> [Source document]

# # # # # # #

This game marked the first time in postseason history that a position player was brought in to pitch. Cliff Pennington of the Blue Jays was brought in during the 9th inning as Toronto's bullpen became increasingly thin after the Royals scoring refused to cease after numerous pitching changes. The players in the dugout and the few remaining fans left found this very amusing. Pennington gave up two unearned runs before retiring the side.

October 20, 2015 3:00 p.m. (CDT) at Rogers Centre in Toronto
| Team | 1 | 2 | 3 | 4 | 5 | 6 | 7 | 8 | 9 | R | H | E |
| Kansas City | 4 | 1 | 0 | 0 | 0 | 0 | 4 | 3 | 2 | 14 | 15 | 0 |
| Toronto | 0 | 0 | 2 | 0 | 0 | 0 | 0 | 0 | 0 | 2 | 7 | 0 |
WP: Luke Hochevar (1–0) LP: R. A. Dickey (0–1) Home runs: KC: Ben Zobrist (1), Alex Ríos (1) TOR: None Attendance: 49,501

====Game 5, October 21====

| Royals Pitchers | IP | H | R | ER | BB | SO | HR | ERA |
|---|---|---|---|---|---|---|---|---|
| Edison Volquez (L, 1–1) | 5.0 | 3 | 5 | 5 | 4 | 2 | 1 | 4.09 |
| Kelvin Herrera | 1.0 | 1 | 0 | 0 | 0 | 3 | 0 | 0.00 |
| Danny Duffy | 2.0 | 4 | 2 | 2 | 0 | 5 | 0 | 6.00 |

October 21, 2015 3:00 p.m. (CDT) at Rogers Centre in Toronto
| Team | 1 | 2 | 3 | 4 | 5 | 6 | 7 | 8 | 9 | R | H | E |
| Kansas City | 0 | 0 | 0 | 0 | 0 | 0 | 0 | 1 | 0 | 1 | 4 | 0 |
| Toronto | 0 | 1 | 0 | 0 | 0 | 4 | 1 | 1 | x | 7 | 8 | 0 |
WP: Marco Estrada (1–1) LP: Edinson Vólquez (1–1) Home runs: KC: Salvador Pérez (2) TOR: Chris Colabello (1) Attendance: 49,325

====Game 6, October 23====

| Royals Pitchers | IP | H | R | ER | BB | SO | HR | ERA |
|---|---|---|---|---|---|---|---|---|
| Yordano Ventura | 5.1 | 4 | 1 | 1 | 2 | 5 | 1 | 3.38 |
| Kelvin Herrera | 1.2 | 0 | 0 | 0 | 0 | 2 | 0 | 0.00 |
| Ryan Madson | 0.1 | 2 | 2 | 2 | 1 | 1 | 1 | 7.71 |
| Wade Davis (W, 1–0) | 1.2 | 1 | 0 | 0 | 1 | 3 | 0 | 0.00 |

October 23, 2015 7:07 p.m. (CDT) at Kauffman Stadium in Kansas City, Missouri
| Team | 1 | 2 | 3 | 4 | 5 | 6 | 7 | 8 | 9 | R | H | E |
| Toronto | 0 | 0 | 0 | 1 | 0 | 0 | 0 | 2 | 0 | 3 | 7 | 0 |
| Kansas City | 1 | 1 | 0 | 0 | 0 | 0 | 1 | 1 | x | 4 | 9 | 0 |
WP: Wade Davis (1–0) LP: Roberto Osuna (0–1) Home runs: TOR: José Bautista 2 (2) KC: Ben Zobrist (2), Mike Moustakas (1) Attendance: 40,494

=== World Series vs. New York Mets ===
The New York Mets had defeated the Chicago Cubs four games to zero in the 2015 National League Championship Series.

# # # # # # #

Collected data
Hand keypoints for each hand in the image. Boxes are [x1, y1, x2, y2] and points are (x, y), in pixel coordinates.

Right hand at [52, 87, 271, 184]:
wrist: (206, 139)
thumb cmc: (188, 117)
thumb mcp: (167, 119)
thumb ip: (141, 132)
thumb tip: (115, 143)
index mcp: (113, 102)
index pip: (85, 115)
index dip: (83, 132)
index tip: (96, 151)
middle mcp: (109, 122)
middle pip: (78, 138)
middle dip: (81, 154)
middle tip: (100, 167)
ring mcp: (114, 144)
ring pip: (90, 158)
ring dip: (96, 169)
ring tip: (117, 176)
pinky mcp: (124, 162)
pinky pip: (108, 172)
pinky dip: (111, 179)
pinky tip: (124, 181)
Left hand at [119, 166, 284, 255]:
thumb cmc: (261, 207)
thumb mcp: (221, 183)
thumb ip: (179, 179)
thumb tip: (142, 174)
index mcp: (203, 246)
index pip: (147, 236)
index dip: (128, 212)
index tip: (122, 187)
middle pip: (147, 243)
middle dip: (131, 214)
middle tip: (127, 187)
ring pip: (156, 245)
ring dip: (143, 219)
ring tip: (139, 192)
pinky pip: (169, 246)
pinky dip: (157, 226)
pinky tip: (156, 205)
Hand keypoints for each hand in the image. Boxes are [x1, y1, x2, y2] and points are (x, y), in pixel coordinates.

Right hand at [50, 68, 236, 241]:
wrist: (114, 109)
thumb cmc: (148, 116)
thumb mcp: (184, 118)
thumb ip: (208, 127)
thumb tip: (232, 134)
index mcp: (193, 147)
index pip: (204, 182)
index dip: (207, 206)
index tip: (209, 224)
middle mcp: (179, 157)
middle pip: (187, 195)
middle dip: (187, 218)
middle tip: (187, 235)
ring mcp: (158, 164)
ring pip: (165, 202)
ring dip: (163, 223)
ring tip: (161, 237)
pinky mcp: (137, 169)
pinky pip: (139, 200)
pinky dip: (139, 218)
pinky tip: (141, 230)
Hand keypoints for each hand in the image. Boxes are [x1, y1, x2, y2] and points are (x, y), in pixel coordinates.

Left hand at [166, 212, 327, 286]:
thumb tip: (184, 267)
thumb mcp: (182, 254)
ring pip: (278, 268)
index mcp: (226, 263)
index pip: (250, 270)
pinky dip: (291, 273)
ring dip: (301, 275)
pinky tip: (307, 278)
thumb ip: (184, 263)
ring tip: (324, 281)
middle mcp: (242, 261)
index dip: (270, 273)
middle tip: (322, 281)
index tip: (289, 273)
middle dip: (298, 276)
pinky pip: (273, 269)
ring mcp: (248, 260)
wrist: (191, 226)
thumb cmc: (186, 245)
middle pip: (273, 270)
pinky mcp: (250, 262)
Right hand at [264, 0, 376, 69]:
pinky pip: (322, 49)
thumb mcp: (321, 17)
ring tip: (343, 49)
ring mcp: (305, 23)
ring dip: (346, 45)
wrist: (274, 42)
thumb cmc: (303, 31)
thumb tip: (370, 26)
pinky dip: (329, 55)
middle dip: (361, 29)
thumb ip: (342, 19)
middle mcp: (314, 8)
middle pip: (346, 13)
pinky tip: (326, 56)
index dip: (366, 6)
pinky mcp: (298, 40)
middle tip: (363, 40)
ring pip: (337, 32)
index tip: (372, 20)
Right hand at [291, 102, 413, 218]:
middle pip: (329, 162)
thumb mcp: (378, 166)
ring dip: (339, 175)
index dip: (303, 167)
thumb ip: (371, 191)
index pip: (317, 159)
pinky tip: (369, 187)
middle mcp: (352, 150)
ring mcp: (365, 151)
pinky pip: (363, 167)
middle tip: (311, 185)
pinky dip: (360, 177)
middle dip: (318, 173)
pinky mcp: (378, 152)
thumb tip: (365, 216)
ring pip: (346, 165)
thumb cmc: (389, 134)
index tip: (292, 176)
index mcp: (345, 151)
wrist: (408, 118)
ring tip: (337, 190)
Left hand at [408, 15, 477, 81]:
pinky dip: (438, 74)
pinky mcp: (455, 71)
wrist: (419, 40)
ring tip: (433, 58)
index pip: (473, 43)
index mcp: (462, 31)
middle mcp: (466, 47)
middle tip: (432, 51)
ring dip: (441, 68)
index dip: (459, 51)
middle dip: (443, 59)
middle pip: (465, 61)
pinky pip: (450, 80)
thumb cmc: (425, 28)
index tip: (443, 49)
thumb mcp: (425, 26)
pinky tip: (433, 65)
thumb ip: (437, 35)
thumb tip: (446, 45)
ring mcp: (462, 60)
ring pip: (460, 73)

# # # # # # #

> [Assignment]
Repeat word for word the part of the 2015 postseason account from "October 23, 2015" up to and including "League Championship Series.". The material comes from a separate source.

> [Written solution]
October 23, 2015 7:07 p.m. (CDT) at Kauffman Stadium in Kansas City, Missouri
| Team | 1 | 2 | 3 | 4 | 5 | 6 | 7 | 8 | 9 | R | H | E |
| Toronto | 0 | 0 | 0 | 1 | 0 | 0 | 0 | 2 | 0 | 3 | 7 | 0 |
| Kansas City | 1 | 1 | 0 | 0 | 0 | 0 | 1 | 1 | x | 4 | 9 | 0 |
WP: Wade Davis (1–0) LP: Roberto Osuna (0–1) Home runs: TOR: José Bautista 2 (2) KC: Ben Zobrist (2), Mike Moustakas (1) Attendance: 40,494

=== World Series vs. New York Mets ===
The New York Mets had defeated the Chicago Cubs four games to zero in the 2015 National League Championship Series.